E, I got you. But for me, I realized some time ago that during my 47 years of rooting for, and supporting Marshall the university world has changed around me. Schools like UNCC, ODU, JMU, Liberty Georgia State, Coastal Carolina, Appy State...on and on, have grown by leaps and bounds while we've grown unsteadily and sporadically. Heck, I used to go to the Coastal Carolina Community College baseball field to watch pro developmental league baseball, the Blue Jays...
While this is a challenge for us athletically, the fact is that great universities have grown up in our midst and are educating hundreds of thousands of people every year. They all have ambitions and money too; are based in population growth areas, and have missions that require them to recruit effectivelly too.
I wish MU had been on the same mission as these schools, but it wasn't. Whether it is the state making it almost impossible, or the lack of creative leadership, I don't know. But I do know the days of thinking we should roll over these schools because We Are Marshall is long past. Think about it, we've got players who are the third generation after our plane crash. Some of their grand parents were only elementary students back then. We have to live in today on today's nickel and have a pitch of / for today.
I hate it, but I believe this is absolutely true. One of my sons often laments that although we are disappointed we do pretty well for being the "second thought" school in the third poorest state in the country. These aren't excuses to me, but they are true.
Well stated, whf. Answers to the main question posed are many.

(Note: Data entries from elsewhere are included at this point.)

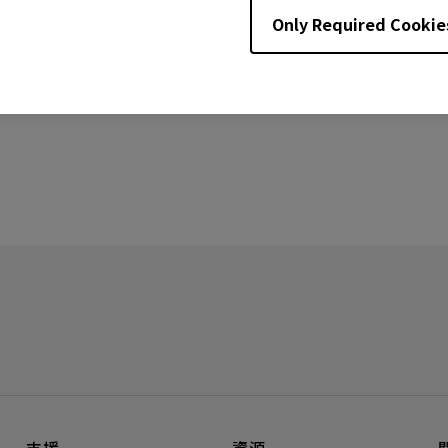
Only Required Cookie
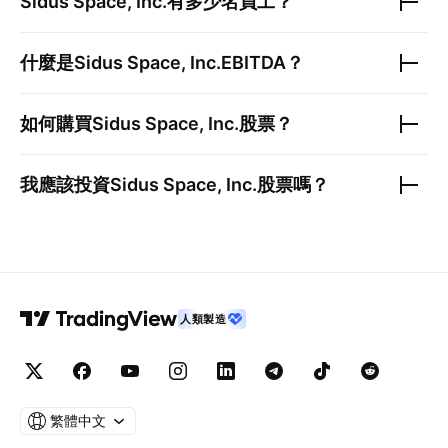
Sidus Space, Inc.
有多少名員工？
什麼是
Sidus Space, Inc.
EBITDA？
如何購買
Sidus Space, Inc.
股票？
我應該投資
Sidus Space, Inc.
股票嗎？
人類製造
繁體中文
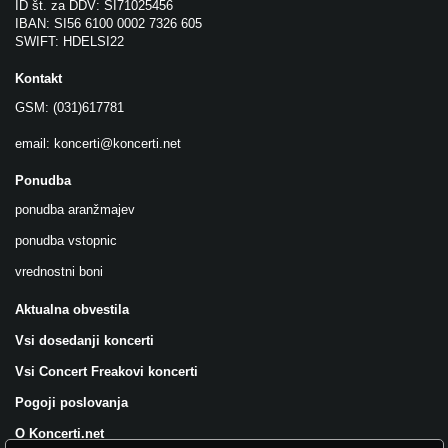
ID št. za DDV: SI71025456
IBAN: SI56 6100 0002 7326 605
SWIFT: HDELSI22
Kontakt
GSM: (031)617781
email:
koncerti@koncerti.net
Ponudba
ponudba aranžmajev
ponudba vstopnic
vrednostni boni
Aktualna obvestila
Vsi dosedanji koncerti
Vsi Concert Freakovi koncerti
Pogoji poslovanja
O Koncerti.net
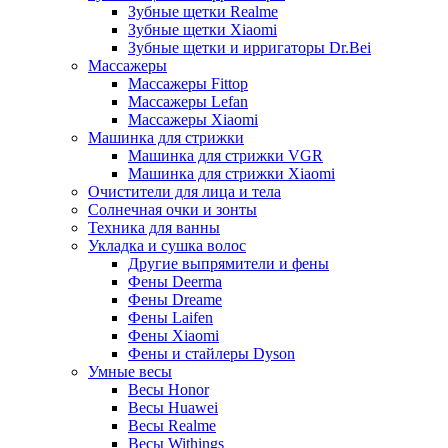
Зубные щетки Realme
Зубные щетки Xiaomi
Зубные щетки и ирригаторы Dr.Bei
Массажеры
Массажеры Fittop
Массажеры Lefan
Массажеры Xiaomi
Машинка для стрижки
Машинка для стрижки VGR
Машинка для стрижки Xiaomi
Очистители для лица и тела
Солнечная очки и зонты
Техника для ванны
Укладка и сушка волос
Другие выпрямители и фены
Фены Deerma
Фены Dreame
Фены Laifen
Фены Xiaomi
Фены и стайлеры Dyson
Умные весы
Весы Honor
Весы Huawei
Весы Realme
Весы Withings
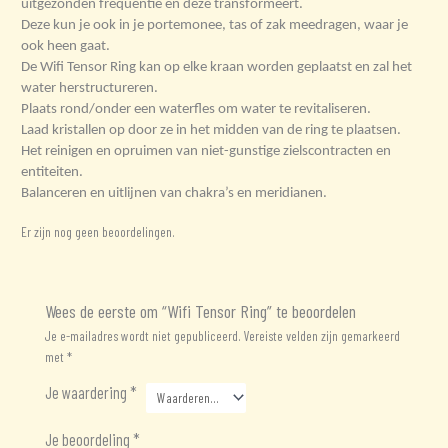
uitgezonden frequentie en deze transformeert.
Deze kun je ook in je portemonee, tas of zak meedragen, waar je
ook heen gaat.
De Wifi Tensor Ring kan op elke kraan worden geplaatst en zal het
water herstructureren.
Plaats rond/onder een waterfles om water te revitaliseren.
Laad kristallen op door ze in het midden van de ring te plaatsen.
Het reinigen en opruimen van niet-gunstige zielscontracten en
entiteiten.
Balanceren en uitlijnen van chakra’s en meridianen.
Er zijn nog geen beoordelingen.
Wees de eerste om “Wifi Tensor Ring” te beoordelen
Je e-mailadres wordt niet gepubliceerd.
Vereiste velden zijn gemarkeerd
met
*
Je waardering
*
Je beoordeling
*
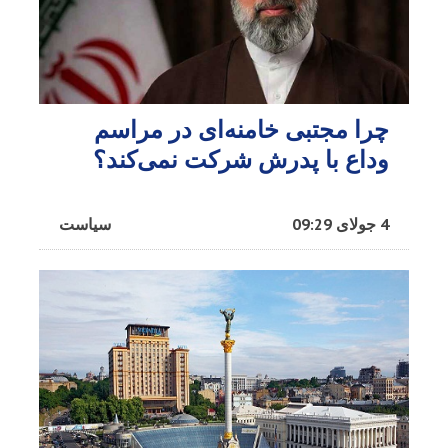
چرا مجتبی خامنه‌ای در مراسم
وداع با پدرش شرکت نمی‌کند؟
4 جولای 09:29
سیاست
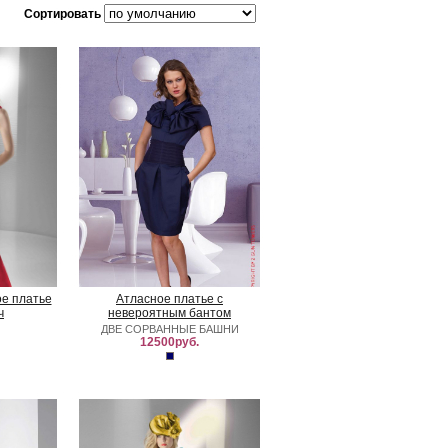
Сортировать
е платье
Атласное платье с
ч
невероятным бантом
ДВЕ СОРВАННЫЕ БАШНИ
12500руб.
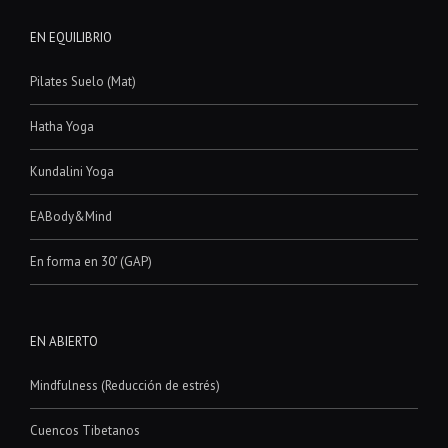
EN EQUILIBRIO
Pilates Suelo (Mat)
Hatha Yoga
Kundalini Yoga
EABody&Mind
En forma en 30′ (GAP)
EN ABIERTO
Mindfulness (Reducción de estrés)
Cuencos Tibetanos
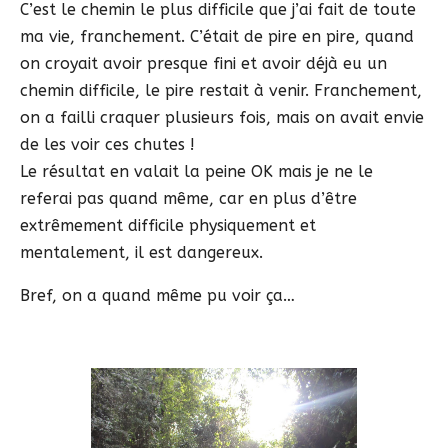
C’est le chemin le plus difficile que j’ai fait de toute
ma vie, franchement. C’était de pire en pire, quand
on croyait avoir presque fini et avoir déjà eu un
chemin difficile, le pire restait à venir. Franchement,
on a failli craquer plusieurs fois, mais on avait envie
de les voir ces chutes !
Le résultat en valait la peine OK mais je ne le
referai pas quand même, car en plus d’être
extrêmement difficile physiquement et
mentalement, il est dangereux.
Bref, on a quand même pu voir ça…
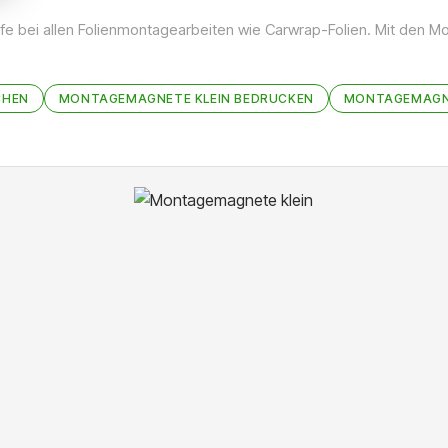
lfe bei allen Folienmontagearbeiten wie Carwrap-Folien. Mit den M
CHEN
MONTAGEMAGNETE KLEIN BEDRUCKEN
MONTAGEMAGNE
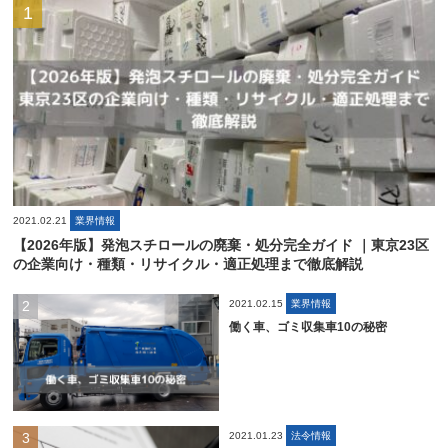
2021.02.21
業界情報
【2026年版】発泡スチロールの廃棄・処分完全ガイド ｜東京23区
の企業向け・種類・リサイクル・適正処理まで徹底解説
2021.02.15
業界情報
働く車、ゴミ収集車10の秘密
2021.01.23
法令情報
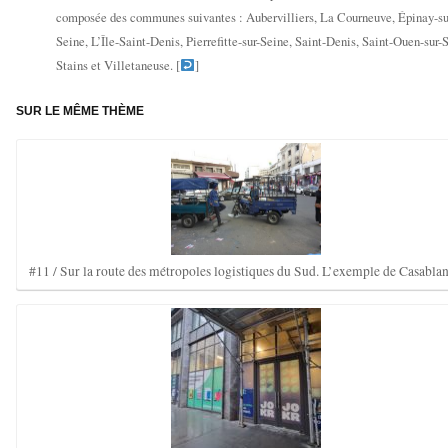
composée des communes suivantes : Aubervilliers, La Courneuve, Épinay-su
Seine, L’Île-Saint-Denis, Pierrefitte-sur-Seine, Saint-Denis, Saint-Ouen-sur-
Stains et Villetaneuse. [
]
SUR LE MÊME THÈME
#11 / Sur la route des métropoles logistiques du Sud. L’exemple de Casablan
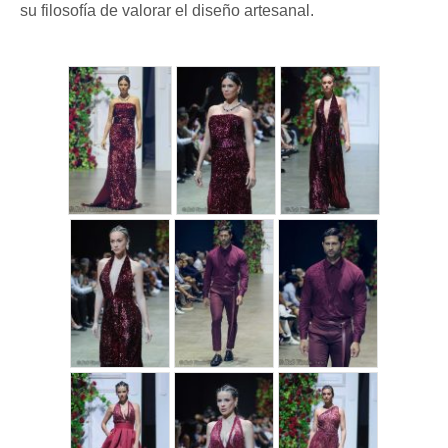
su filosofía de valorar el diseño artesanal.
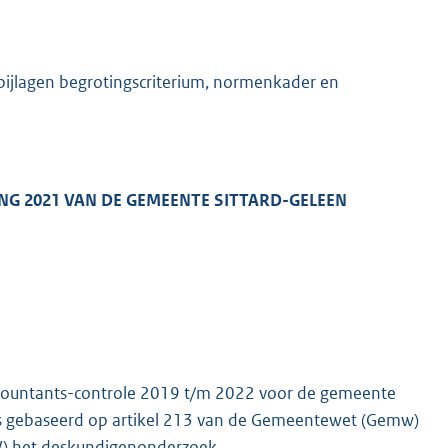
bijlagen begrotingscriterium, normenkader en
K
 2021 VAN DE GEMEENTE SITTARD-GELEEN
ccountants-controle 2019 t/m 2022 voor de gemeente
 is gebaseerd op artikel 213 van de Gemeentewet (Gemw)
W) het deskundigenonderzoek.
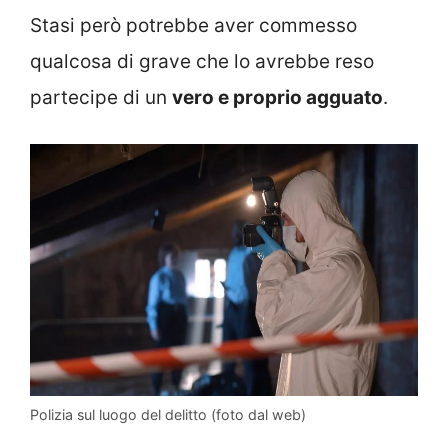
Stasi però potrebbe aver commesso
qualcosa di grave che lo avrebbe reso
partecipe di un
vero e proprio agguato
.
Polizia sul luogo del delitto (foto dal web)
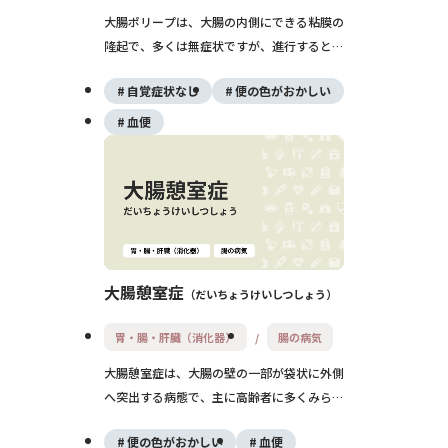
大腸ポリープは、大腸の内側にできる粘膜の
隆起で、多くは無症状ですが、進行すると大
腸がんの原因になることがあります。種類に
自覚症状なし
便の色がおかしい
よって悪性化のリスクが異なり、特に腺腫性
ポリープは注意が必要です。内視鏡検査での
血便
早期発見と切除が、大腸がん予防に大きく貢
献します。
大腸憩室症
だいちょうけいしつしょう
胃・腸・肝臓（消化器）
腸の病気
大腸憩室症は、大腸の壁の一部が袋状に外側
へ突出する病態で、主に高齢者に多くみられ
ます。多くは無症状ですが、炎症や出血を伴
便の色がおかしい
血便
うと腹痛や発熱、血便などの症状が出現しま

First, the poverty of the state is prime factor, IMO. However, its more than just economic poverty. It is also a poverty of ideas and vision, especially when it comes to education, and particularly higher education. For decades going back probably to the 40s, there's been little to NO emphasis on developing a quality higher education system in this state. Politicians, particularly those one party rulers for decades knew the state's economic viability depended on labor intensive entities: especially mining, chemicals, manufacturing, and, to a lesser extent, lumber extraction and wood products manufacturing.
When those industries started significant downturns running from the late 50s forward, the state looked a little harder at higher ed. But, unfortunately, they have equated higher ed to one institution in particular; and the state'smainfinancial support has mainly flowed mainly in the direction of that institution. The result: higher ed entities not located in Morgantown have struggled with severe underfunding in basic budgets, in being unable to develop the required physical plant/facilities needed to provide the quality education needed in the late 20th and early 21st centuries.
In contrast, look at the states surrounding WV. Go to schools like WKU, EKU, MTSU, JMU, George Mason, Ohio U., etc., etc., and marvel at the extensive physical plants, including dorms, classroom/labs, recreational facilities, etc. Then look at MU's landlocked campus, with many outmoded, obsolete classroom and dorm facilities, lack of that much in way of recreational and "green space". No small wonder school's enrollment has stagnated for nearly 2 decades.
Want some comparisons? When I graduated from MU in latter 60s. George Mason was a small, one building "branch" of the University of Virginia. Today, an exploding suburban university with international reach just outside the nation's campus. When they made it to the NCAA Final 4, their head coach, now at Miami, FL, did some PR spots on television in the DC area, touting the building boom going on around the GMU campus, at a cost of over ONE BILLION DOLLARS!! I believe their enrollment is now the largest of ALL of Virginia's state supported higher ed colleges, even more than VA Tech or UVA (the "flagship" school). Another example: at same time, in Harrisonburg, VA, there was a small women's college. Today, it is now James Madison U., ranked at or near the top of the South's regional comprehensive universities and colleges. It has over 20,000 students, 700+ acre campus, 110+ major buildings, and from top to bottom probably the best and most successful overall athletics program in FCS and ahead of most G5 FBS schools like Marshall.
The main difference: a state like Virginia's governmental LEADERS realized early on that a quality and successful system of OVERALL higher ed. institutions was key to the state's growth and economic vitality. In WV, decades of career politicians, NOT LEADERS, instead decided to cater to the whims and desires of ONE school on the PA border. The result: the state has been, for half a century and continuing, watching the rest of the nation and its neighboring states progress and grow, while it stagnates, falls further behind, and prays that it doesn't one day wake up and find out that Mississippi is no longer a state in the Union!!